Florida Senate wants cap on government spending
By Jerome Stockfisch
The Tampa Tribune
TALLAHASSEE – Florida's state budget could be tied strictly to population and inflation growth under a "Taxpayer Bill of Rights" that has become a cause célèbre of the new wave of conservatives, libertarians and Tea Partiers nationwide.
The state Senate on Tuesday sent a joint resolution to the House that would ask voters in 2012 whether they approve of the spending cap. Should it carry with 60 percent approval, Florida would become the second state in the nation with such budgetary restraints – although the first implementation, in Colorado in 1992, backfired severely.
"This is something we're going to put before the people," said Ellyn Bogdonoff, the Republican bill sponsor from Fort Lauderdale. "I suspect the people of this state would be interested in the government having more fiscal restraint. If government takes less, the people have more. I don't know about you, but I'm OK with that."
The proposal would actually limit how much tax revenue the state can collect, which in turn affects how much it can spend. Florida currently has a revenue limitation, enacted in 1994, but it is based on personal income growth and has had little effect on the budgeting process because incomes have grown faster than the state's economy.
Under the current scenario, "the more money an individual makes, the more the state should spend and take," said Bogdonoff. "That's why the '94 cap doesn't work. It's based on the wrong philosophy."
Opposition to the measure centers on the failed experience in Colorado, which enacted the original Taxpayer Bill of Rights, or "TABOR," in 1992. When that state's economy went south in the early 2000s, budget writers were hamstrung by falling revenue and had to dramatically reduce state spending.
According to a report from the Center on Budget and Policy Priorities, a Washington think tank dedicated to issues affecting low- and moderate income families, TABOR "contributed to deterioration in the availability and quality of nearly all major public services in Colorado."
Fed up with cuts to K-12 education, higher education, and public health programs – and amid evidence that the strategy may have worsened the recession – Colorado voters backtracked in 2005, putting the TABOR caps on hold for five years.
Since 1992, more than 20 state legislatures have rejected TABOR, and it has been voted down in every state in which it reached the ballot.
"This is not Colorado," Bogdonoff said Tuesday. "We have learned from the mistakes of other states. When the Senate president and I began talking about this bill, Colorado was first and foremost in our minds, because we did not want to repeat what they had done."
In Colorado, the revenue free-fall meant a permanent ratcheting down of spending. Consider, for example, Florida's proposed $66 billion state budget. Under the circumstances Colorado faced, should actual revenue fall to where the state would have to adjust annual spending to $64 billion, the budget the following year would be capped using that number in the formula. Another bad year might send spending down to $62 billion. Then, Florida's revenue base would be fixed at that level.
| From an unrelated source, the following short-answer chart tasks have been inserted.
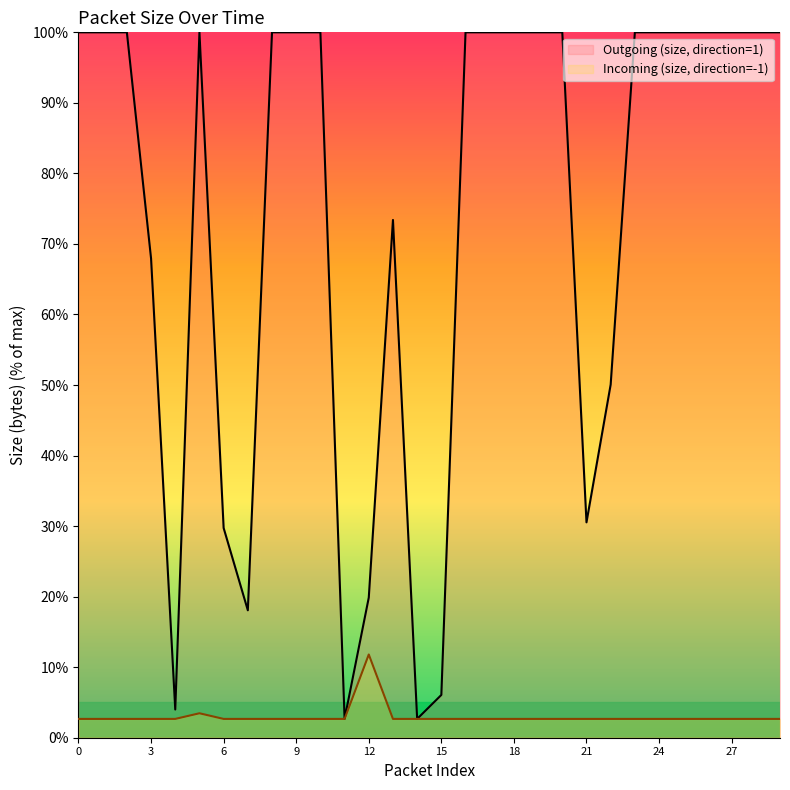

Which series has the widest spread of values?

Outgoing (size, direction=1)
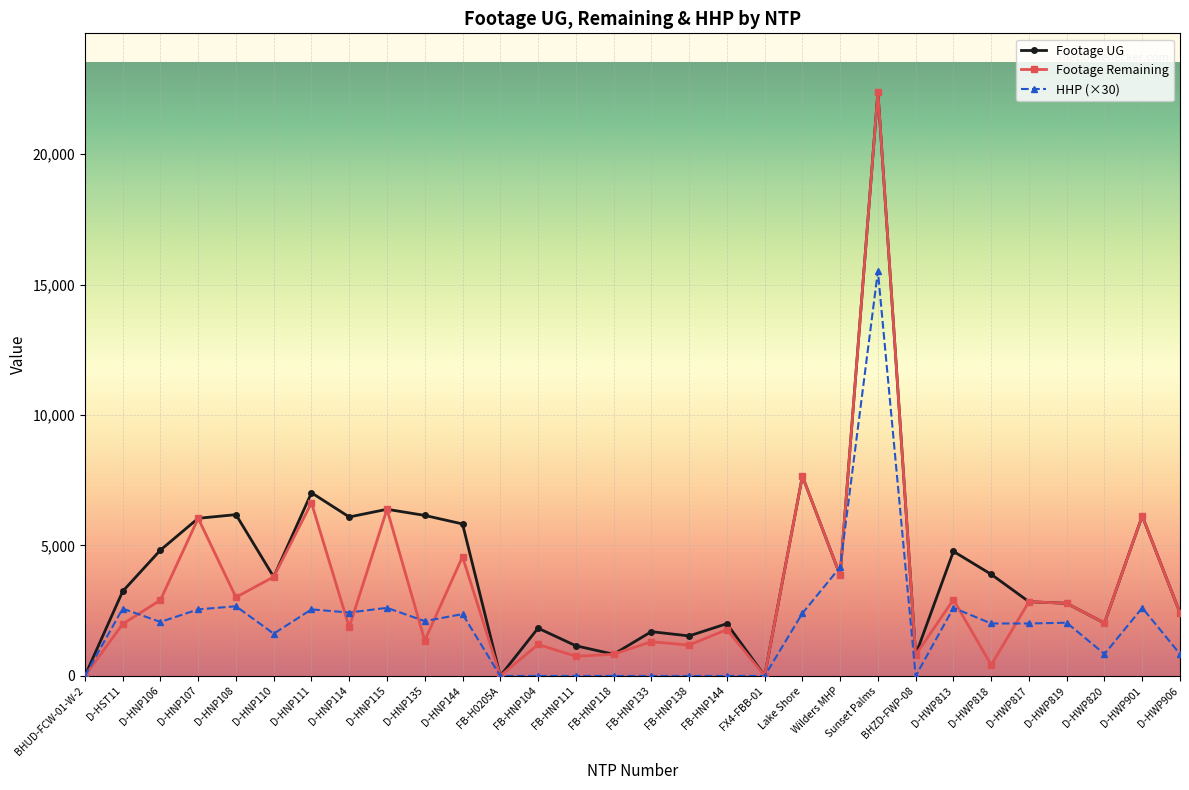

The value of HHP (×30) at D-HWP820 is 840. True or false?

True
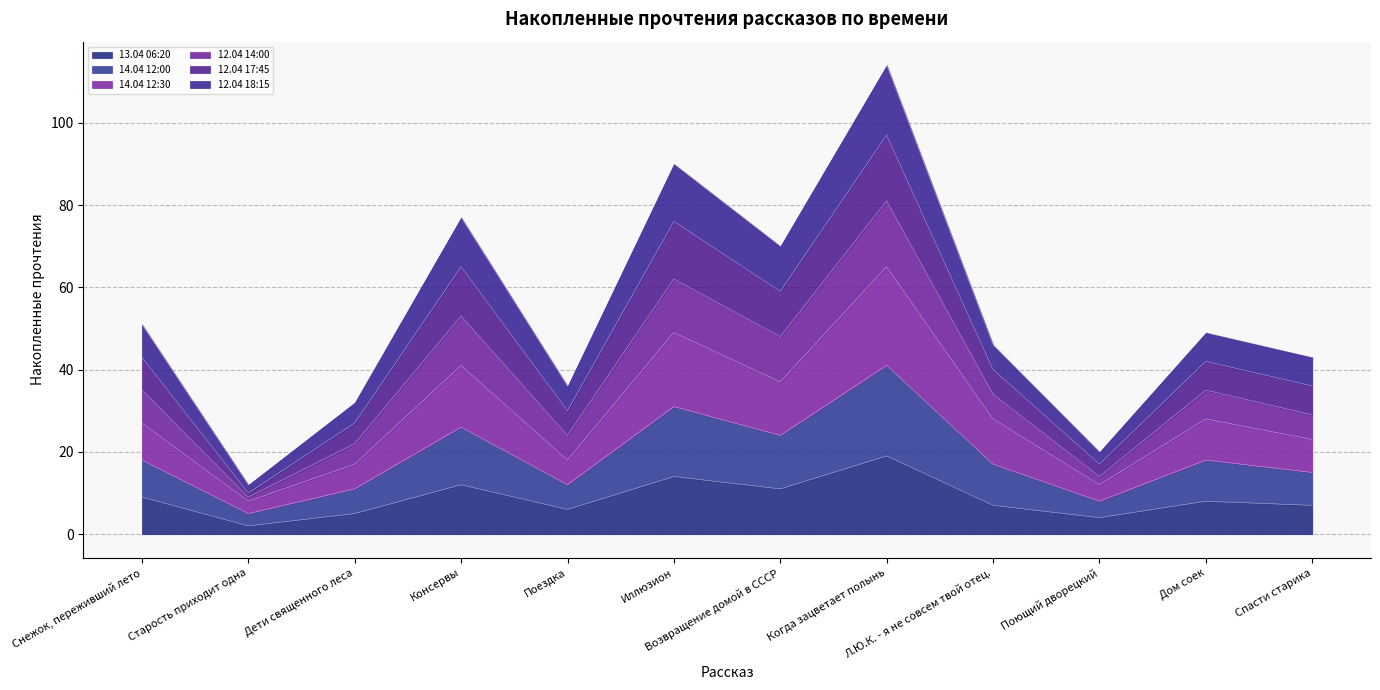

What is the label of the 9th point from the left?

Л.Ю.К. - я не совсем твой отец.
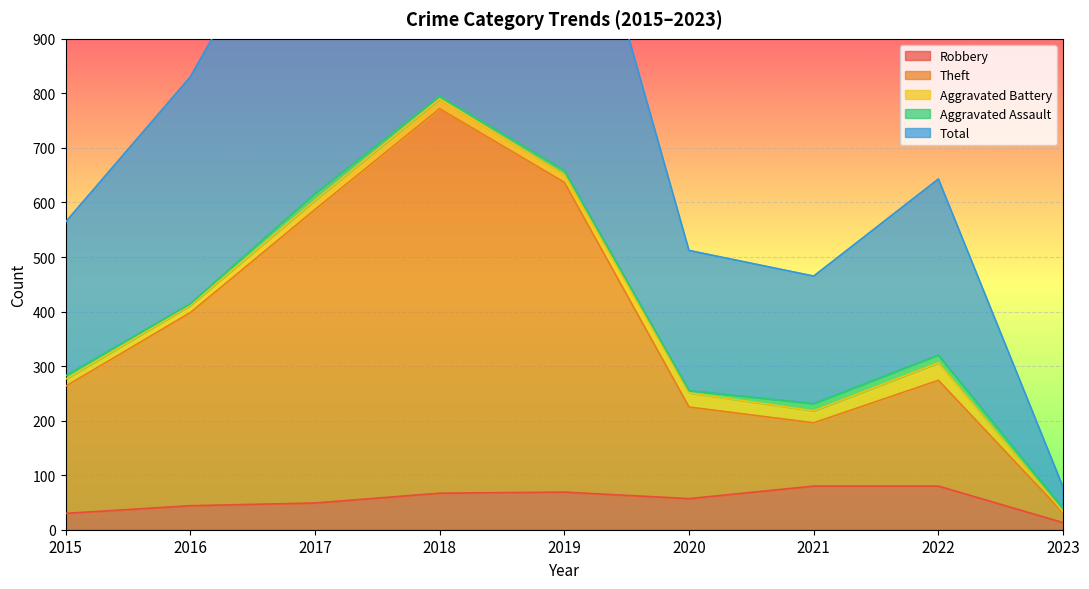

Which series changed the most between 2017 and 2018?

Total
That cap couldn't change, even if circumstances improved and Florida returned to a growing state, needing added services and infrastructure.
Wade Buchanan, president of the progressive Bell Policy Center in Denver and an expert on the Colorado TABOR experiment, likened the situation to a reservoir emptying out during a drought. "When the drought ends, you can't fill the reservoir back to the old level, but only to where you were during the drought," he said.
Florida Senate supporters said that has been addressed by setting spending caps based on the prior year's revenue limitation as calculated rather actual revenue. That would yield a higher number for the base. They also added provisions that would allow the Legislature to "bust the cap" in emergencies with supermajorities in each house, or to ask voters to reset the cap by sending the matter to voters.
Buchanan is not impressed.
"What you have ultimately is a formula for downsizing government permanently, year in and year out, regardless of where you're starting. That was our experience here and that's why voters opted to take a time out from it."
Perhaps aware of the bad publicity stemming from Colorado, supporters of the bill were careful to avoid the term "TABOR" on the Senate floor. The bill has been dubbed the "Smart Cap" in Florida, and is a priority of Senate president Mike Haridopolos, a Republican who is running for the U.S. Senate in 2012 and has courted the Tea Party and other conservatives.
The Tea Party lists excessive government spending and taxation as the impetus for its movement. Another conservative group, Americans for Prosperity, lists TABOR-style tax and expenditure limitations among its missions.
But the strategy has been derided by the League of Women Voters as "a proven failure."
Buchanan of the Denver think tank called TABOR-style caps "an abdication of the legislative obligation'' to write a budget.
"Really, the only argument that could be made for it is the ideological argument that government is too big and will always be too big," he said.